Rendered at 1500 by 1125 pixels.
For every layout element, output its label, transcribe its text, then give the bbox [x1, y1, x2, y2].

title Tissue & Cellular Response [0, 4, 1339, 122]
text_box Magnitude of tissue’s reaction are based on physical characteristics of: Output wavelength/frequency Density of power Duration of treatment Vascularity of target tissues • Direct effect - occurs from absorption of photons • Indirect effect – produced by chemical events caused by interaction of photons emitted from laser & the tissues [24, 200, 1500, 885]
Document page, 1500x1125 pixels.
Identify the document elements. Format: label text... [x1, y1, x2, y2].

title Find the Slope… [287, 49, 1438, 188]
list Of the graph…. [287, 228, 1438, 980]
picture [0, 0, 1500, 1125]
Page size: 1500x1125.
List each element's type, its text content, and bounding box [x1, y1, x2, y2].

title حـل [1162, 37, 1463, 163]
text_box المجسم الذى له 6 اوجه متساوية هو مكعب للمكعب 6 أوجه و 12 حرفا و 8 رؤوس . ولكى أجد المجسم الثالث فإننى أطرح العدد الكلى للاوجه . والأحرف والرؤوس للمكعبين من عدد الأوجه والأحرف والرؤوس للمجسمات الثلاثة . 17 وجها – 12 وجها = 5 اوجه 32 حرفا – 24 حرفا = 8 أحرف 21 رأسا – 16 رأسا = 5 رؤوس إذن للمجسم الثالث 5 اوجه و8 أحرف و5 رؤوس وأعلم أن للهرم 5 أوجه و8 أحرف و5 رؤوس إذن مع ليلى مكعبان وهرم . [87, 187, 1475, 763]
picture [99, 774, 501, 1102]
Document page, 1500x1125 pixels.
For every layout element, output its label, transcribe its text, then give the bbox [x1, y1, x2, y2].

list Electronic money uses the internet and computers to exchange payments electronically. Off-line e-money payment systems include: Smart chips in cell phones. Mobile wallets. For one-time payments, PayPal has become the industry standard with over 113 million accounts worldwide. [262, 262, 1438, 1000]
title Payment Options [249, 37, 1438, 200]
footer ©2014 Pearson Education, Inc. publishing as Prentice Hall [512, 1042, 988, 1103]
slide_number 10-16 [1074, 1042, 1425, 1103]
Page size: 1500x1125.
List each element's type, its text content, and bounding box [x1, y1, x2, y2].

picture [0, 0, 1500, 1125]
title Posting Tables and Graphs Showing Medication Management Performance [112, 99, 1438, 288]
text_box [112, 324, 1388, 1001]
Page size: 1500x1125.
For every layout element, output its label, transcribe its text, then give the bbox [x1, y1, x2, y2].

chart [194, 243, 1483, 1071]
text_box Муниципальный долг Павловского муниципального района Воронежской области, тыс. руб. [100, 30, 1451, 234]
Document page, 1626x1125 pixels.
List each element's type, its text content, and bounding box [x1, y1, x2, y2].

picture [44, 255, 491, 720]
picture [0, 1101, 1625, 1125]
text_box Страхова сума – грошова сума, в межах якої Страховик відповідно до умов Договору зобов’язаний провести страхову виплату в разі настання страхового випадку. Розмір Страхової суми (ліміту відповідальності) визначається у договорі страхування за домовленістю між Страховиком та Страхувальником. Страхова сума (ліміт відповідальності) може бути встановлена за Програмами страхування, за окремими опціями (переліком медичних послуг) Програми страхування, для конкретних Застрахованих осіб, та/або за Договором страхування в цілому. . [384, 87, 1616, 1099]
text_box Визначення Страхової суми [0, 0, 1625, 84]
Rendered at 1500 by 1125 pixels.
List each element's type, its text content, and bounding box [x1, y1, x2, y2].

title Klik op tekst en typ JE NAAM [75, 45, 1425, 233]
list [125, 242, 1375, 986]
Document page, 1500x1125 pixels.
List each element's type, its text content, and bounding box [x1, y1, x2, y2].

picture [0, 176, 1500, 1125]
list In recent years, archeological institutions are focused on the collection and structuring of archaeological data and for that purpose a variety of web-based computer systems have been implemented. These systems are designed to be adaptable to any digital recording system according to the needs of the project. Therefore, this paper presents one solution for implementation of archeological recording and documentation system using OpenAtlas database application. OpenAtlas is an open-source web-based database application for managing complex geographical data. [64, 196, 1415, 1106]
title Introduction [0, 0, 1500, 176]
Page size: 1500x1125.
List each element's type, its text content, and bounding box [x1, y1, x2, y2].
__________________________________________________
== Your objective ==
Each entry above needs to be duplicated verbatim.

== Reply ==
Rendered at 1500 by 1125 pixels.
For every layout element, output its label, transcribe its text, then give the bbox [x1, y1, x2, y2].

title Tissue & Cellular Response [0, 4, 1339, 122]
text_box Magnitude of tissue’s reaction are based on physical characteristics of: Output wavelength/frequency Density of power Duration of treatment Vascularity of target tissues • Direct effect - occurs from absorption of photons • Indirect effect – produced by chemical events caused by interaction of photons emitted from laser & the tissues [24, 200, 1500, 885]
Document page, 1500x1125 pixels.
Identify the document elements. Format: label text... [x1, y1, x2, y2].

title Find the Slope… [287, 49, 1438, 188]
list Of the graph…. [287, 228, 1438, 980]
picture [0, 0, 1500, 1125]
Page size: 1500x1125.
List each element's type, its text content, and bounding box [x1, y1, x2, y2].

title حـل [1162, 37, 1463, 163]
text_box المجسم الذى له 6 اوجه متساوية هو مكعب للمكعب 6 أوجه و 12 حرفا و 8 رؤوس . ولكى أجد المجسم الثالث فإننى أطرح العدد الكلى للاوجه . والأحرف والرؤوس للمكعبين من عدد الأوجه والأحرف والرؤوس للمجسمات الثلاثة . 17 وجها – 12 وجها = 5 اوجه 32 حرفا – 24 حرفا = 8 أحرف 21 رأسا – 16 رأسا = 5 رؤوس إذن للمجسم الثالث 5 اوجه و8 أحرف و5 رؤوس وأعلم أن للهرم 5 أوجه و8 أحرف و5 رؤوس إذن مع ليلى مكعبان وهرم . [87, 187, 1475, 763]
picture [99, 774, 501, 1102]
Document page, 1500x1125 pixels.
For every layout element, output its label, transcribe its text, then give the bbox [x1, y1, x2, y2].

list Electronic money uses the internet and computers to exchange payments electronically. Off-line e-money payment systems include: Smart chips in cell phones. Mobile wallets. For one-time payments, PayPal has become the industry standard with over 113 million accounts worldwide. [262, 262, 1438, 1000]
title Payment Options [249, 37, 1438, 200]
footer ©2014 Pearson Education, Inc. publishing as Prentice Hall [512, 1042, 988, 1103]
slide_number 10-16 [1074, 1042, 1425, 1103]
Page size: 1500x1125.
List each element's type, its text content, and bounding box [x1, y1, x2, y2].

picture [0, 0, 1500, 1125]
title Posting Tables and Graphs Showing Medication Management Performance [112, 99, 1438, 288]
text_box [112, 324, 1388, 1001]
Page size: 1500x1125.
For every layout element, output its label, transcribe its text, then give the bbox [x1, y1, x2, y2].

chart [194, 243, 1483, 1071]
text_box Муниципальный долг Павловского муниципального района Воронежской области, тыс. руб. [100, 30, 1451, 234]
Document page, 1626x1125 pixels.
List each element's type, its text content, and bounding box [x1, y1, x2, y2].

picture [44, 255, 491, 720]
picture [0, 1101, 1625, 1125]
text_box Страхова сума – грошова сума, в межах якої Страховик відповідно до умов Договору зобов’язаний провести страхову виплату в разі настання страхового випадку. Розмір Страхової суми (ліміту відповідальності) визначається у договорі страхування за домовленістю між Страховиком та Страхувальником. Страхова сума (ліміт відповідальності) може бути встановлена за Програмами страхування, за окремими опціями (переліком медичних послуг) Програми страхування, для конкретних Застрахованих осіб, та/або за Договором страхування в цілому. . [384, 87, 1616, 1099]
text_box Визначення Страхової суми [0, 0, 1625, 84]
Rendered at 1500 by 1125 pixels.
List each element's type, its text content, and bounding box [x1, y1, x2, y2].

title Klik op tekst en typ JE NAAM [75, 45, 1425, 233]
list [125, 242, 1375, 986]
Document page, 1500x1125 pixels.
List each element's type, its text content, and bounding box [x1, y1, x2, y2].

picture [0, 176, 1500, 1125]
list In recent years, archeological institutions are focused on the collection and structuring of archaeological data and for that purpose a variety of web-based computer systems have been implemented. These systems are designed to be adaptable to any digital recording system according to the needs of the project. Therefore, this paper presents one solution for implementation of archeological recording and documentation system using OpenAtlas database application. OpenAtlas is an open-source web-based database application for managing complex geographical data. [64, 196, 1415, 1106]
title Introduction [0, 0, 1500, 176]
Page size: 1500x1125.
List each element's type, its text content, and bounding box [x1, y1, x2, y2].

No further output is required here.